→ **Supplied material**
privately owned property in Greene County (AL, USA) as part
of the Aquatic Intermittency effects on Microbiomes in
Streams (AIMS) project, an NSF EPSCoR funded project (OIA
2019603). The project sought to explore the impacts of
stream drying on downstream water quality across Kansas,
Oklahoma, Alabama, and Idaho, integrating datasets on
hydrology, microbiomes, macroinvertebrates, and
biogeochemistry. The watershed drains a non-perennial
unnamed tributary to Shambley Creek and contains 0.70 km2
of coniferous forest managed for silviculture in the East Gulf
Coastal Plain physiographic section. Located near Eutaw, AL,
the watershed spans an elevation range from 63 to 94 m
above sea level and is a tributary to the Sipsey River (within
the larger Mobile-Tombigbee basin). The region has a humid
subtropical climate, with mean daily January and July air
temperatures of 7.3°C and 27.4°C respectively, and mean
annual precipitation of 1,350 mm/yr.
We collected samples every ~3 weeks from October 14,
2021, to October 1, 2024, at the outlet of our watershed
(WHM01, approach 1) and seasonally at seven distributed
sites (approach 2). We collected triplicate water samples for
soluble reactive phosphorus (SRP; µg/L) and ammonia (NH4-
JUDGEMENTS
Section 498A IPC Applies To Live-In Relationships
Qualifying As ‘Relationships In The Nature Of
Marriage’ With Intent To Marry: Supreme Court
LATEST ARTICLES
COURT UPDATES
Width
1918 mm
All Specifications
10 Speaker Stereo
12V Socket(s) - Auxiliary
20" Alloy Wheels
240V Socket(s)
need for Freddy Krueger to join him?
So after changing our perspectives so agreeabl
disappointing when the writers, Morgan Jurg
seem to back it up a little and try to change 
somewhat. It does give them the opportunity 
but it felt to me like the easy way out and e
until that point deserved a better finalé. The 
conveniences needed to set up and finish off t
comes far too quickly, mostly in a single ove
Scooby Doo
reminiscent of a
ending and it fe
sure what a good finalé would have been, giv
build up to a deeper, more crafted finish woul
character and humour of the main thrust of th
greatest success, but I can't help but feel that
---
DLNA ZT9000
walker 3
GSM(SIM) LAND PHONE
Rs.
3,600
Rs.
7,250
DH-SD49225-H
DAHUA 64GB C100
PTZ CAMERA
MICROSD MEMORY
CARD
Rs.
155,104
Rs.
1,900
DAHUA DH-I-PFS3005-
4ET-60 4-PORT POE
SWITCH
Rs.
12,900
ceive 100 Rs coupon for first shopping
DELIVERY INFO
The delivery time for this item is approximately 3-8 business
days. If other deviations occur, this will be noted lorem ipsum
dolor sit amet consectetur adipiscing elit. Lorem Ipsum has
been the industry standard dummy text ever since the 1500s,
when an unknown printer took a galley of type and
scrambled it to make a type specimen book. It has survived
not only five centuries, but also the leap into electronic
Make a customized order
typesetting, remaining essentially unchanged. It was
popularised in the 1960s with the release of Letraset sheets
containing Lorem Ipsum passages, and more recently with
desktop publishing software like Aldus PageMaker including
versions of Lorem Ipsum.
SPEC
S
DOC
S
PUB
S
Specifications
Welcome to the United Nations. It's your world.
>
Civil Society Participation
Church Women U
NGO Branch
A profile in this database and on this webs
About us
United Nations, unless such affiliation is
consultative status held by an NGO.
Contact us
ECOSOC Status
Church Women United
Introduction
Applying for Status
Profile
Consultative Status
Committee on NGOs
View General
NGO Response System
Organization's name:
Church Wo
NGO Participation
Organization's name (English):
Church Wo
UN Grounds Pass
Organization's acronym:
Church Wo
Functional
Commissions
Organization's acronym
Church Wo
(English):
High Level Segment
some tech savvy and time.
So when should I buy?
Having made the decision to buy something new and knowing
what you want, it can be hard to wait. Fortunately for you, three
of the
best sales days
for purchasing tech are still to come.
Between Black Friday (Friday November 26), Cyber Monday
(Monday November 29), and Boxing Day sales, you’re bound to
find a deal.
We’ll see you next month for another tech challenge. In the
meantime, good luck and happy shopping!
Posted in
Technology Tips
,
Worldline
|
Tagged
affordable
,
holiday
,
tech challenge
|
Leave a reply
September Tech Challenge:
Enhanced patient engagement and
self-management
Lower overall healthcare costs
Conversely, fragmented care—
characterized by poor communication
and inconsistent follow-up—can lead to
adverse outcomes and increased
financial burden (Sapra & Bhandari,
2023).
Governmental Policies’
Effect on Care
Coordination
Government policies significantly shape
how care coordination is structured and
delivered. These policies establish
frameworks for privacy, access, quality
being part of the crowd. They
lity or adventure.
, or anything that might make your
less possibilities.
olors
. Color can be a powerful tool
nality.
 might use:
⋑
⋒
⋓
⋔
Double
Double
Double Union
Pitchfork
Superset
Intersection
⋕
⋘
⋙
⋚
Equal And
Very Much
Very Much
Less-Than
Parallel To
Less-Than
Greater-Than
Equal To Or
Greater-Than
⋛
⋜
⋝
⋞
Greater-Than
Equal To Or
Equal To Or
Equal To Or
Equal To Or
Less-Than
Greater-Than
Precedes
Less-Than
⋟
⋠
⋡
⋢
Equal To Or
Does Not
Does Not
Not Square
---
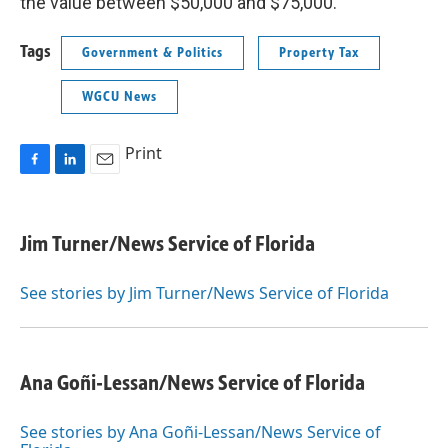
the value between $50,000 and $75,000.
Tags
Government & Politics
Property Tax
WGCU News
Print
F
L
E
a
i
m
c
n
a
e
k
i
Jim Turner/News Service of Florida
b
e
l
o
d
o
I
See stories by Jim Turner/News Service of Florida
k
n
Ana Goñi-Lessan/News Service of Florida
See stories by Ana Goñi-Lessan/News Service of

→ **What the task asks**
Look through the entries and copy every line in which the string "project" appears.

→ **Exercise result**
Streams (AIMS) project, an NSF EPSCoR funded project (OIA
2019603). The project sought to explore the impacts of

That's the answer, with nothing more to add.